Exercise details:
Write out the lines below again with every "chart" replaced by "graph", keeping everything else the same. Leave the pictures out of your answer.

==*==

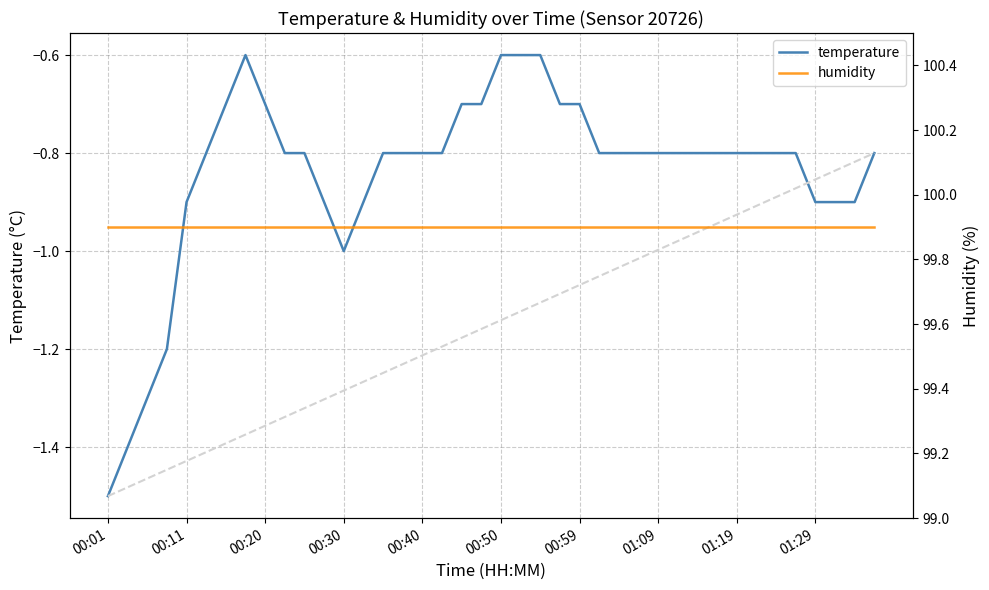

What is the lowest value of the temperature series?

-1.5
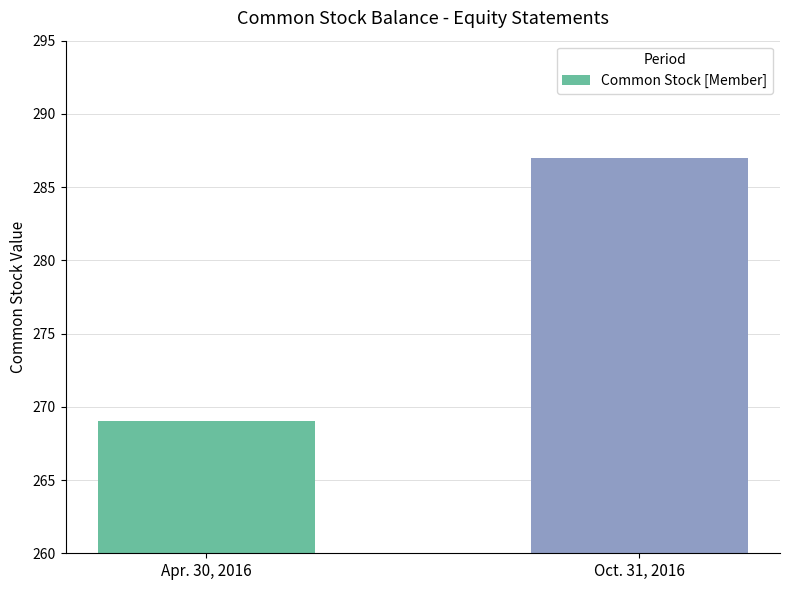

Approximately how many times larger is the value at Apr. 30, 2016 compared to Oct. 31, 2016?

0.9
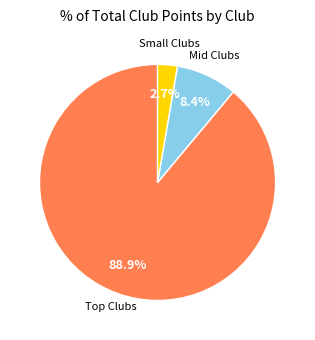

Is there a majority slice in this chart?

Yes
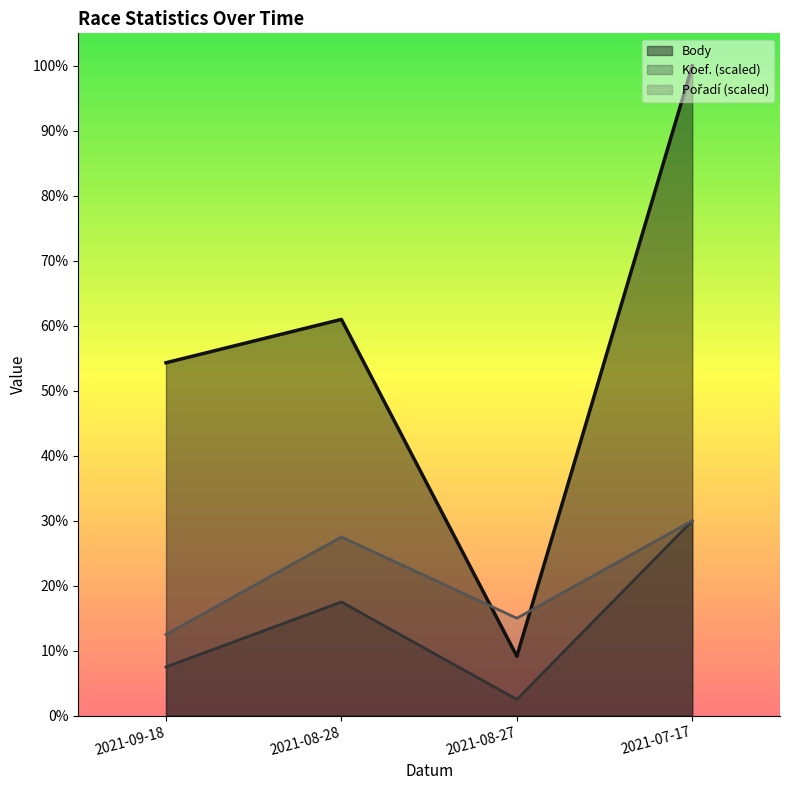

Does the chart display data point markers on the line(s)?

No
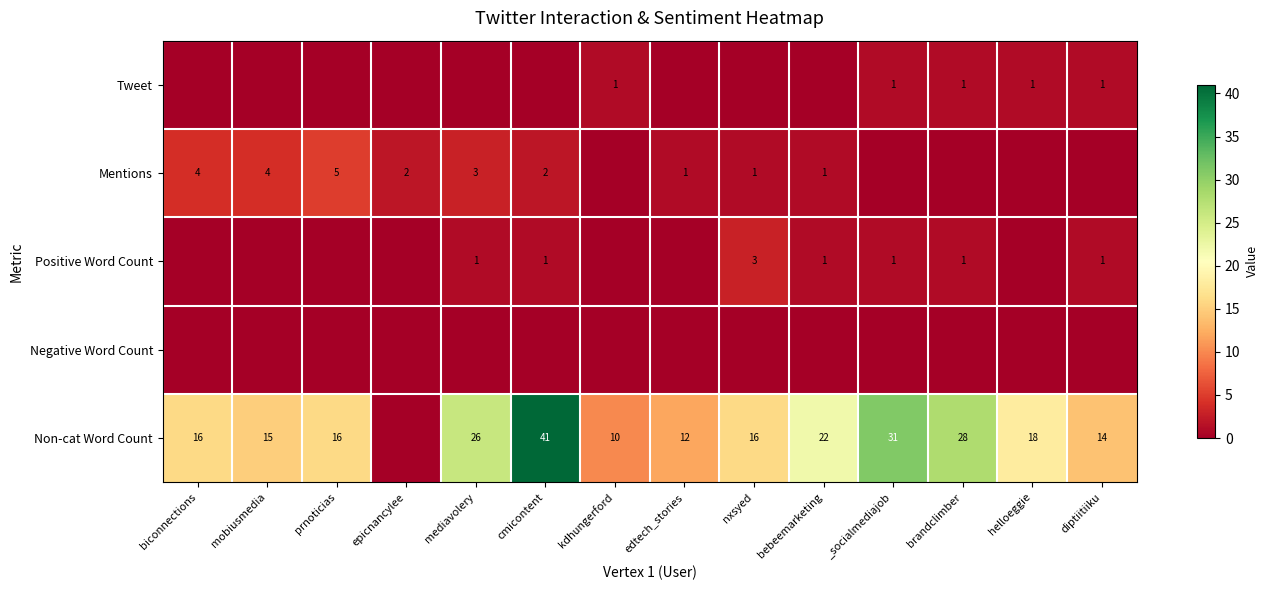

What is the sum of the Non-cat Word Count values at edtech_stories and diptiitiiku?

26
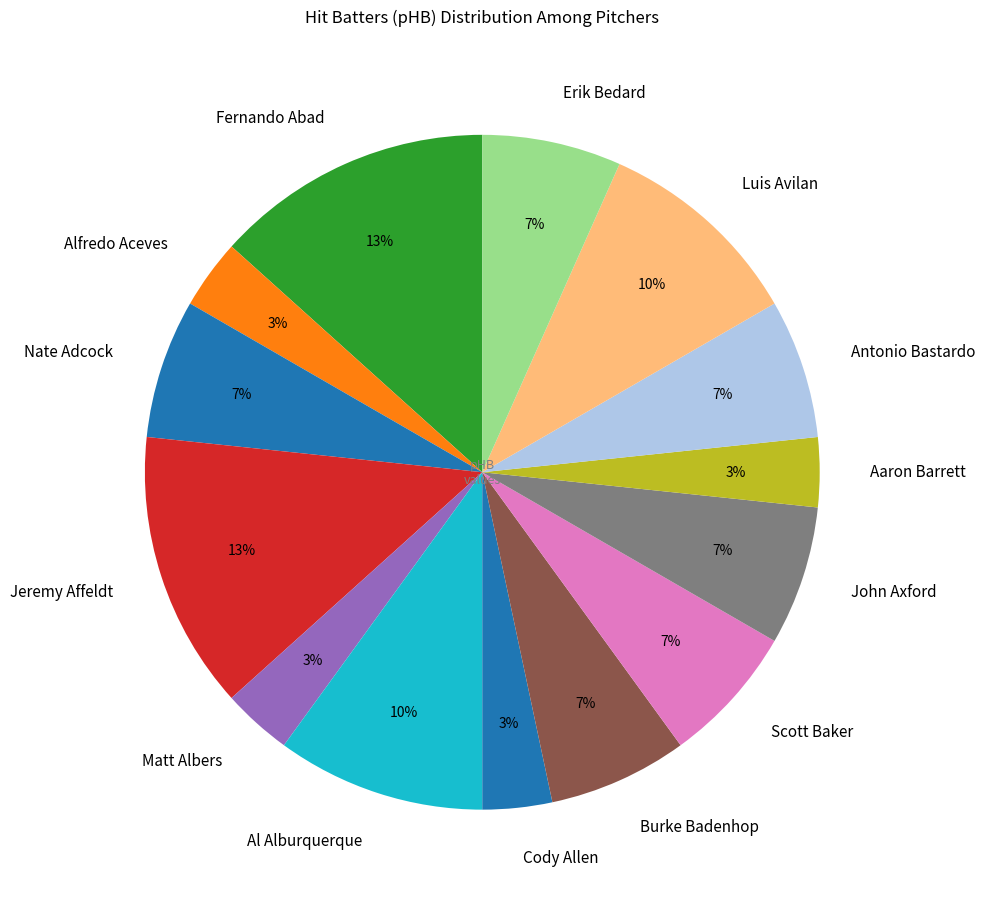

Combined, do Matt Albers and Cody Allen account for over 50%?

No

==*==

Task output:
What is the lowest value of the temperature series?

-1.5

Approximately how many times larger is the value at Apr. 30, 2016 compared to Oct. 31, 2016?

0.9

Is there a majority slice in this graph?

Yes

Does the graph display data point markers on the line(s)?

No

What is the sum of the Non-cat Word Count values at edtech_stories and diptiitiiku?

26

Combined, do Matt Albers and Cody Allen account for over 50%?

No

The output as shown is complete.